- [Work order]:
Reproduce the entries below in full, word for word.

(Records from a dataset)
^^^^

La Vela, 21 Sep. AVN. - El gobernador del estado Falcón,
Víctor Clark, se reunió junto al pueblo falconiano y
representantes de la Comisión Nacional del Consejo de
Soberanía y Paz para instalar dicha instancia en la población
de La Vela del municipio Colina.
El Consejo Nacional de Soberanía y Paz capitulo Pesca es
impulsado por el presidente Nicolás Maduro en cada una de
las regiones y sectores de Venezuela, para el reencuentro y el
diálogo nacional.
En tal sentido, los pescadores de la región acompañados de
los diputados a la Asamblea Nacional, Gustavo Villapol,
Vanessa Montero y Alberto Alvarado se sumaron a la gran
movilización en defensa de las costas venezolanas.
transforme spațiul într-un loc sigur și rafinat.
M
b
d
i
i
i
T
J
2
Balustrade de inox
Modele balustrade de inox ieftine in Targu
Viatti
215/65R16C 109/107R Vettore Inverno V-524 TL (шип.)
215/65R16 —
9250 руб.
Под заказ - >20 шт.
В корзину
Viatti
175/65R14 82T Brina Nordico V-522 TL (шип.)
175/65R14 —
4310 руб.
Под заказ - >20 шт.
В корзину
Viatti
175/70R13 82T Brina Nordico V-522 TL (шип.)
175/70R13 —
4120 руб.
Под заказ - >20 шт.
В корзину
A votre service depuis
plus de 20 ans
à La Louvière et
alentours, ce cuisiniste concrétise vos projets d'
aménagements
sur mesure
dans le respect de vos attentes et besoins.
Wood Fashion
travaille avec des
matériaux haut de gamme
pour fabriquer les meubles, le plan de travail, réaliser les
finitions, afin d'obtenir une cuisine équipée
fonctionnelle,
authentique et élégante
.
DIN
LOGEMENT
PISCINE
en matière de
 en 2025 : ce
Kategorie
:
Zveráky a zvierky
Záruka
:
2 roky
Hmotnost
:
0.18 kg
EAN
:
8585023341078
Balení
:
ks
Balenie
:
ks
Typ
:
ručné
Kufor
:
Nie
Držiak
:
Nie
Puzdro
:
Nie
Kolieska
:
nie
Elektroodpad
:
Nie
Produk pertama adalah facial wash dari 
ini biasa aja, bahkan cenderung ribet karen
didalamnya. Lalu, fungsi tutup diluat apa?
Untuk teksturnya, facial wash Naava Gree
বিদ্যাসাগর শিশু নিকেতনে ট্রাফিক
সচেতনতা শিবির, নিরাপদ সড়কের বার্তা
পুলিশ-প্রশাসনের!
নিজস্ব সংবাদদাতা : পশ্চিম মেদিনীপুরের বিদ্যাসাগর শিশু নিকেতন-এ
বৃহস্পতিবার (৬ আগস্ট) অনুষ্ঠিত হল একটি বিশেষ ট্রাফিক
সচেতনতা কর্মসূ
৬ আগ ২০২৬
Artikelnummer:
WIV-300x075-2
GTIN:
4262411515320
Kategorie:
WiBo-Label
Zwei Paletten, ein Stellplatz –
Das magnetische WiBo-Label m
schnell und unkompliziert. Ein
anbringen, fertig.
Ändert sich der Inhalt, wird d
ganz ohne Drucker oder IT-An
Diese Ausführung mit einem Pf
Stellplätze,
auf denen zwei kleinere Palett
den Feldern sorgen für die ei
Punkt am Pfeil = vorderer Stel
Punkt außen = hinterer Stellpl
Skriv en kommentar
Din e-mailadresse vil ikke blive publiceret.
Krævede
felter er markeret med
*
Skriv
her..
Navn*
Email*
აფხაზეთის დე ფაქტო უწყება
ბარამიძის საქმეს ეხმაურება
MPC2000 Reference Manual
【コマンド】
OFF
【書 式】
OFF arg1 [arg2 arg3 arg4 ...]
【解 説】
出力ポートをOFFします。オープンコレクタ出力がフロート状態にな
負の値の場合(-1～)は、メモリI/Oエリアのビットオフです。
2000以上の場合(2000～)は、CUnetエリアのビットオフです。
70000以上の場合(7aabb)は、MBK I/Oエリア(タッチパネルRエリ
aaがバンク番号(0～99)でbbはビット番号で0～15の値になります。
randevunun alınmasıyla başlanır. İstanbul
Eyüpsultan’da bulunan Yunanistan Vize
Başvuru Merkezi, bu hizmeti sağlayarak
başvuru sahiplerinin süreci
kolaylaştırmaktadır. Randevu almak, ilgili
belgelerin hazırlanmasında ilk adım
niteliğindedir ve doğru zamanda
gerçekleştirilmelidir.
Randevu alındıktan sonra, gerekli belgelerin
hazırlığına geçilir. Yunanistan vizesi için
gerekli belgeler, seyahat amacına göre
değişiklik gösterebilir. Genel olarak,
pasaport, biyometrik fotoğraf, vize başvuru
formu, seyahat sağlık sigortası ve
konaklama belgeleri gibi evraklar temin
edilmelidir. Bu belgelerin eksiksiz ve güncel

^^^^

- [Output]:
La Vela, 21 Sep. AVN. - El gobernador del estado Falcón,
Víctor Clark, se reunió junto al pueblo falconiano y
representantes de la Comisión Nacional del Consejo de
Soberanía y Paz para instalar dicha instancia en la población
de La Vela del municipio Colina.
El Consejo Nacional de Soberanía y Paz capitulo Pesca es
impulsado por el presidente Nicolás Maduro en cada una de
las regiones y sectores de Venezuela, para el reencuentro y el
diálogo nacional.
En tal sentido, los pescadores de la región acompañados de
los diputados a la Asamblea Nacional, Gustavo Villapol,
Vanessa Montero y Alberto Alvarado se sumaron a la gran
movilización en defensa de las costas venezolanas.
transforme spațiul într-un loc sigur și rafinat.
M
b
d
i
i
i
T
J
2
Balustrade de inox
Modele balustrade de inox ieftine in Targu
Viatti
215/65R16C 109/107R Vettore Inverno V-524 TL (шип.)
215/65R16 —
9250 руб.
Под заказ - >20 шт.
В корзину
Viatti
175/65R14 82T Brina Nordico V-522 TL (шип.)
175/65R14 —
4310 руб.
Под заказ - >20 шт.
В корзину
Viatti
175/70R13 82T Brina Nordico V-522 TL (шип.)
175/70R13 —
4120 руб.
Под заказ - >20 шт.
В корзину
A votre service depuis
plus de 20 ans
à La Louvière et
alentours, ce cuisiniste concrétise vos projets d'
aménagements
sur mesure
dans le respect de vos attentes et besoins.
Wood Fashion
travaille avec des
matériaux haut de gamme
pour fabriquer les meubles, le plan de travail, réaliser les
finitions, afin d'obtenir une cuisine équipée
fonctionnelle,
authentique et élégante
.
DIN
LOGEMENT
PISCINE
en matière de
 en 2025 : ce
Kategorie
:
Zveráky a zvierky
Záruka
:
2 roky
Hmotnost
:
0.18 kg
EAN
:
8585023341078
Balení
:
ks
Balenie
:
ks
Typ
:
ručné
Kufor
:
Nie
Držiak
:
Nie
Puzdro
:
Nie
Kolieska
:
nie
Elektroodpad
:
Nie
Produk pertama adalah facial wash dari 
ini biasa aja, bahkan cenderung ribet karen
didalamnya. Lalu, fungsi tutup diluat apa?
Untuk teksturnya, facial wash Naava Gree
বিদ্যাসাগর শিশু নিকেতনে ট্রাফিক
সচেতনতা শিবির, নিরাপদ সড়কের বার্তা
পুলিশ-প্রশাসনের!
নিজস্ব সংবাদদাতা : পশ্চিম মেদিনীপুরের বিদ্যাসাগর শিশু নিকেতন-এ
বৃহস্পতিবার (৬ আগস্ট) অনুষ্ঠিত হল একটি বিশেষ ট্রাফিক
সচেতনতা কর্মসূ
৬ আগ ২০২৬
Artikelnummer:
WIV-300x075-2
GTIN:
4262411515320
Kategorie:
WiBo-Label
Zwei Paletten, ein Stellplatz –
Das magnetische WiBo-Label m
schnell und unkompliziert. Ein
anbringen, fertig.
Ändert sich der Inhalt, wird d
ganz ohne Drucker oder IT-An
Diese Ausführung mit einem Pf
Stellplätze,
auf denen zwei kleinere Palett
den Feldern sorgen für die ei
Punkt am Pfeil = vorderer Stel
Punkt außen = hinterer Stellpl
Skriv en kommentar
Din e-mailadresse vil ikke blive publiceret.
Krævede
felter er markeret med
*
Skriv
her..
Navn*
Email*
აფხაზეთის დე ფაქტო უწყება
ბარამიძის საქმეს ეხმაურება
MPC2000 Reference Manual
【コマンド】
OFF
【書 式】
OFF arg1 [arg2 arg3 arg4 ...]
【解 説】
出力ポートをOFFします。オープンコレクタ出力がフロート状態にな
負の値の場合(-1～)は、メモリI/Oエリアのビットオフです。
2000以上の場合(2000～)は、CUnetエリアのビットオフです。
70000以上の場合(7aabb)は、MBK I/Oエリア(タッチパネルRエリ
aaがバンク番号(0～99)でbbはビット番号で0～15の値になります。
randevunun alınmasıyla başlanır. İstanbul
Eyüpsultan’da bulunan Yunanistan Vize
Başvuru Merkezi, bu hizmeti sağlayarak
başvuru sahiplerinin süreci
kolaylaştırmaktadır. Randevu almak, ilgili
belgelerin hazırlanmasında ilk adım
niteliğindedir ve doğru zamanda
gerçekleştirilmelidir.
Randevu alındıktan sonra, gerekli belgelerin
hazırlığına geçilir. Yunanistan vizesi için
gerekli belgeler, seyahat amacına göre
değişiklik gösterebilir. Genel olarak,
pasaport, biyometrik fotoğraf, vize başvuru
formu, seyahat sağlık sigortası ve
konaklama belgeleri gibi evraklar temin
edilmelidir. Bu belgelerin eksiksiz ve güncel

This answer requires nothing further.